Masukan nama pengguna
Joker berlindung dalam riasan badut, kemudian melakukan kejahatan atas nama satire komedi terhadap roda kehidupannya.-Sheila Andrea
***
"Duduk!"Perintah seorang lelaki yang mengalungkan pisau ke leher Nola dengan kasar. Seorang lelaki lain menjaga di depan pintu mengawasi keadaan.
"Kalau ingin selamat segera beritahu kunci brankas rumahmu. Berikan barang-barang berhargamu. Jangan melawan!"Bentak penjahat itu.
Sheila merasakan keringat dingin di pelipisnya, punggung telapak tangan yang basah dan detak jantung yang berdegup kencang tapi gadis itu berusaha bersikap tenang dan menuruti segala perintah perampok yang mengancamnya. Belum sempat Sheila menunjukan tempat brankas, dipuncak kegentingan suasana terdengar laju sepeda motor berhenti di depan rumah Sheila.
Sheila berpikir Adrian yang datang. Teman perampok yang semula berjaga di depan pintu, gesit masuk ke dalam dan langsung menutup pintu dan memberi kode telunjuk di bibir untuk tidak ada suara, Sheila diminta bersikap tenang dan membukakan pintu untuk kedatangan seseorang di luar. Sementara seorang dari lelaki penjahat itu sembunyi dibalik pintu, satunya lagi bersembunyi di balik sofa. Mereka bersiaga dengan dua senjata tajam di tangan.

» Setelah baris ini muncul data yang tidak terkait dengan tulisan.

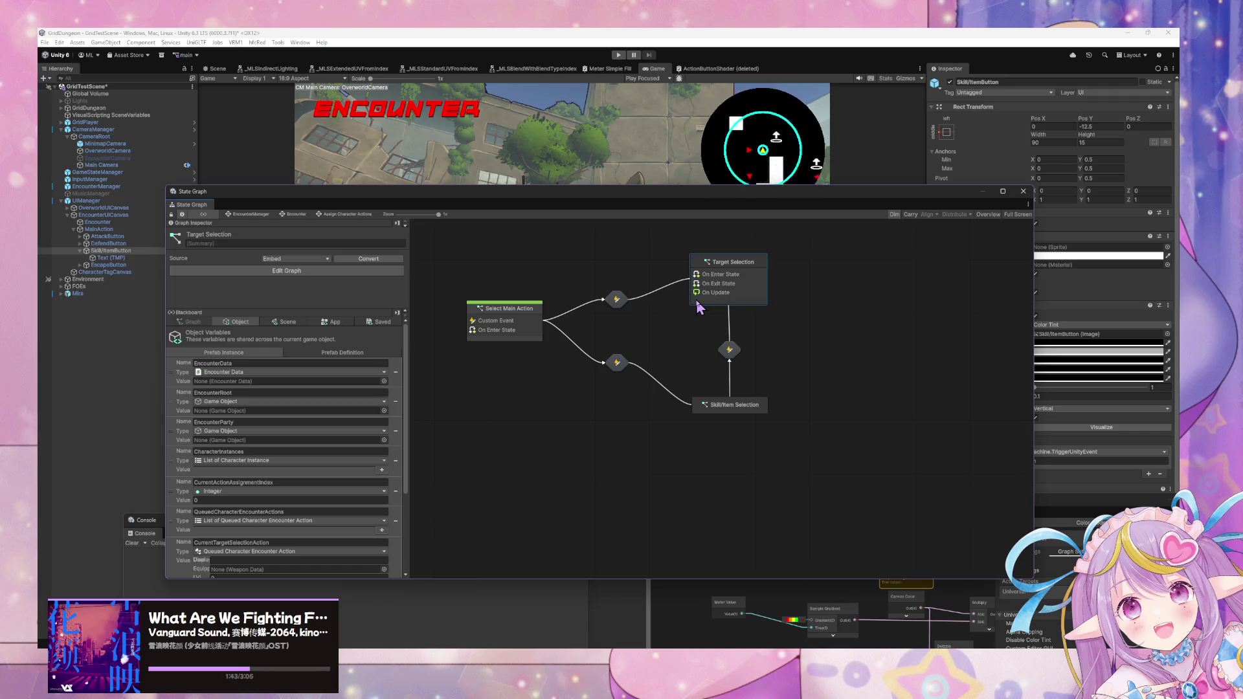
# - Look through the Select Main Action script graph's Custom Event and action nodes
pyautogui.moveTo(656, 358); pyautogui.dragTo(683, 375)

Bug! Sebuah pukulan telak di batang leher belakang Dirga. Sheila menjerit dan langsung dibekap oleh lelaki yang bersembunyi di belakangg sofa. Dirga terhuyung sebentar dan secepat kilat memasang kuda-kuda di depan penjahat yang baru saja membopongnya dari belakang.
Baku hantam terjadi. Perkelahian sengit terjadi. Sheila menjerit-jerit ketakutan dalam bekapan tangan kekar hitam legam. Mukanya cemas. Mata air berurai dari sepasang matanya yang bening.
Dirga mampu mengimbangi. Dalam sebuah tangkisan, pisau penjahat jatuh ke lantai. Perkelahian tangan kosong semakin sengit. Dirga di atas angin. Dirga yang jago taekwondo itu akhirnya bisa mematahkan nyali lawan. Saat terdesak, dengan sebuah code, kedua penjahat itu kabur lari tunggang langgang keluar rumah.
"Kamu tidak apa-apa Sheila?" Sheila berhambur kepelukan Dirga.
"Beruntung kamu datang di waktu cepat, Dirga. Sekali lagi terimakasih."
"Sebentar, lecet-lecet lukamu perlu dibersihkan dengan betadine." Bergegas Sheila berdiri dan masuk ke ruang dapur mengambil P3K.
"By the way, sepertinya kamu tidak aman di rumah besar sendirian begini. Adrian apa belum pulang?" Sheila sibuk membersihkan luka di tangan Dirga dan menutupnya dengan kasa dan hansaplast.
"Belum. Akhir-akhir ini Adrian jarang pulang ke rumah. Semenjak ia tahu tentang semua warisan jatuh kepadaku dan ia menandatangani semua dokumen warisan itu dengan terpaksa. Sikap Adrian semakin benci kepadaku. Kami seperti dua orang asing di rumah ini, Dirga."Nampak kesedihan di ujung kalimat gadis di sebelahnya.
"Sabar, Sheila. Nanti Adrian juga sadar tentang posisinya sebagai adik tiri di dalam rumah ini. Beruntung kamu masih membolehkan dirinya tetap tinggal bersamamu."
"Tapi, aku takut Dirga. Sorot mata Adrian setiap menatapku seakan tatapan dendam."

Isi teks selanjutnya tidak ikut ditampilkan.